Whatever his own doubts, he was now surrounded by senior military men who were even more dubious of action, especially the use of ground troops. Cohen’s views, and the views of most of the senior military, put him in constant and sharp conflict with Madeleine Albright. She spoke on behalf of all the activists in the executive branch who had already been through a long, agonizing first run with Milosevic over Bosnia during Balkans One, and who wanted to jump-start what they thought would be Balkans Two in order to minimize the potential for human suffering they had all witnessed. Cohen, on the other hand, spoke not merely for the military, which did not really want to go ahead, but for the Congress, which the activists essentially intended to bypass, if at all possible. Cohen and Albright’s arguments were memorable. She was fierce, sure of her vision, and very much on the attack. He could, in turn, match her readily in argument, if not in passion. Sometimes, when it got heated and the tone almost too personal, he would hold back slightly, but his face would turn quite red.

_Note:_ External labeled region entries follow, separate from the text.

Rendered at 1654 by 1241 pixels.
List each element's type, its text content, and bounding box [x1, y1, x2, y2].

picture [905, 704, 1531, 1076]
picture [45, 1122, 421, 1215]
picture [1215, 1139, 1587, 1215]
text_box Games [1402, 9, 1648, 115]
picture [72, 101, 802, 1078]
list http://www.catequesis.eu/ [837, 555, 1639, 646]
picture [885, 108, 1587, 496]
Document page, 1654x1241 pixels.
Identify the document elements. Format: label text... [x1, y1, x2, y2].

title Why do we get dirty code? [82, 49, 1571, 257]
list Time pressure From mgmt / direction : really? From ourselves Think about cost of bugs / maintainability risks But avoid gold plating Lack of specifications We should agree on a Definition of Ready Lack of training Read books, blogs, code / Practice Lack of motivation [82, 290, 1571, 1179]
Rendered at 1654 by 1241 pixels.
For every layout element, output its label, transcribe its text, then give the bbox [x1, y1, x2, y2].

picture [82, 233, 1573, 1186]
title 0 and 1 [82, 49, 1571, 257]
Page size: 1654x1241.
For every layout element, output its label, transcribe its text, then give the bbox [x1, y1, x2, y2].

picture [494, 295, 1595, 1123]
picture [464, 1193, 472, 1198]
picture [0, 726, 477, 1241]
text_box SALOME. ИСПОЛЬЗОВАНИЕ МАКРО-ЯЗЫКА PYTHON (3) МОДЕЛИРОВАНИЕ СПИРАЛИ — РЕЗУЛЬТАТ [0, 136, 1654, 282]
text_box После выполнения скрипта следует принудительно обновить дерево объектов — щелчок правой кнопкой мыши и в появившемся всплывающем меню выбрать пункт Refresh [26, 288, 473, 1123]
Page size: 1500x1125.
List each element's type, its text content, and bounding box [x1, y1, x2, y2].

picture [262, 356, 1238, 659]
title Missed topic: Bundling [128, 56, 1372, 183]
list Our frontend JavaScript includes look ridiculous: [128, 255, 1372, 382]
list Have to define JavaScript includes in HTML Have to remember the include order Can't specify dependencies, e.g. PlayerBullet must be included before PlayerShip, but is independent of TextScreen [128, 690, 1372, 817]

Watching the intense byplay between those two, Berger thought that one of the differences between Cohen and the activists in the administration like Albright, Clark, and Holbrooke, who was making occasional appearances at the principals’ meetings, was that Cohen had not experienced the terrible human wrenching of Balkans One, in which they had stumbled, failed, and agonized over three years before finally patching together a policy that worked. None of the more senior principals ever wanted to go through that again.